I love summer in England…everyone in sweaters and jackets, overcast, everything brilliantly green.
“Cowley (or BMW Plant Oxford as we are asked to call it) is the only currently active car manufacturing site in the UK which was building cars before 1939.”
Sure about that?
Vauxhall has been making cars in Luton since 1905, and still makes trucks there. Or do you mean the same ACTUAL factory that has existed since before 1939? I know the Vauxhall plant is newer than that, but continuous manufacturing has gone on there since 1905. While looking this up I was surprised to learn that Ford no longer makes ANY cars in old Blighty, just R&D, engines and transmissions, the last UK made Ford was a Transit van which rolled of the end of the Southampton line in 2013, ending 100 years of Ford production in the UK.
My sisters Holden Vectra was a rebadged Vauxhall built in Elsemere, Holden on the grille on the radiator shut panel Vauxhall motors and anothe plate with Opel AG it certainly got around.
Would Morgan have moved to a new factory after WW2?
Off-topic, I know, but I love the way postcards of old factories always showed smoke coming out the stacks-a sign of industry and progress; a very good thing.
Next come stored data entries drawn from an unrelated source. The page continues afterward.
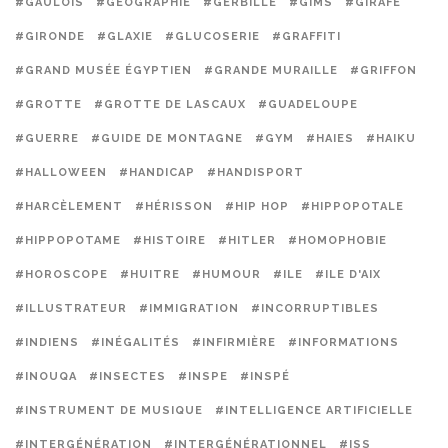
#GAULOIS
#GÉOGRAPHIE
#GERBILLE
#GIMS
#GIRAFE
#GIRONDE
#GLAXIE
#GLUCOSERIE
#GRAFFITI
#GRAND MUSÉE ÉGYPTIEN
#GRANDE MURAILLE
#GRIFFON
#GROTTE
#GROTTE DE LASCAUX
#GUADELOUPE
#GUERRE
#GUIDE DE MONTAGNE
#GYM
#HAIES
#HAIKU
#HALLOWEEN
#HANDICAP
#HANDISPORT
#HARCÈLEMENT
#HÉRISSON
#HIP HOP
#HIPPOPOTALE
#HIPPOPOTAME
#HISTOIRE
#HITLER
#HOMOPHOBIE
#HOROSCOPE
#HUITRE
#HUMOUR
#ILE
#ILE D'AIX
#ILLUSTRATEUR
#IMMIGRATION
#INCORRUPTIBLES
#INDIENS
#INÉGALITÉS
#INFIRMIÈRE
#INFORMATIONS
#INOUQA
#INSECTES
#INSPE
#INSPÉ
#INSTRUMENT DE MUSIQUE
#INTELLIGENCE ARTIFICIELLE
#INTERGÉNÉRATION
#INTERGÉNÉRATIONNEL
#ISS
Now it means unregulated air pollution, and is likely to start an argument about the existence of man-made global climate change. Sigh.
There was a great smog in London in 1952 and another one 10 years later which I remember that eventually covered the whole country.Today there’s probably not enough factories left to cause smog!
Some nice cars, and a nice history lesson for us Yanks. Thanks Roger!
After I wrote-off my first Mini in about 1970, and whilst I was rebuilding it, I bought a 1955 Morris Oxford, exactly like the one above, POW 850, to run about in. It cost me £10 and had a Gold Seal (reconditioned) engine, red leather seats and was built like a tank. Apart from the fact that it was like being in a ship on high seas when negotiating roundabouts, it was an excellent runner, albeit rather thirsty. A VW Beetle ran into the back of it at traffic lights one day – the rear overrider planted itself in the nose of the Beetle leaving a healthy dent in the VW and not a scratch on the Oxford. Sold it for £15.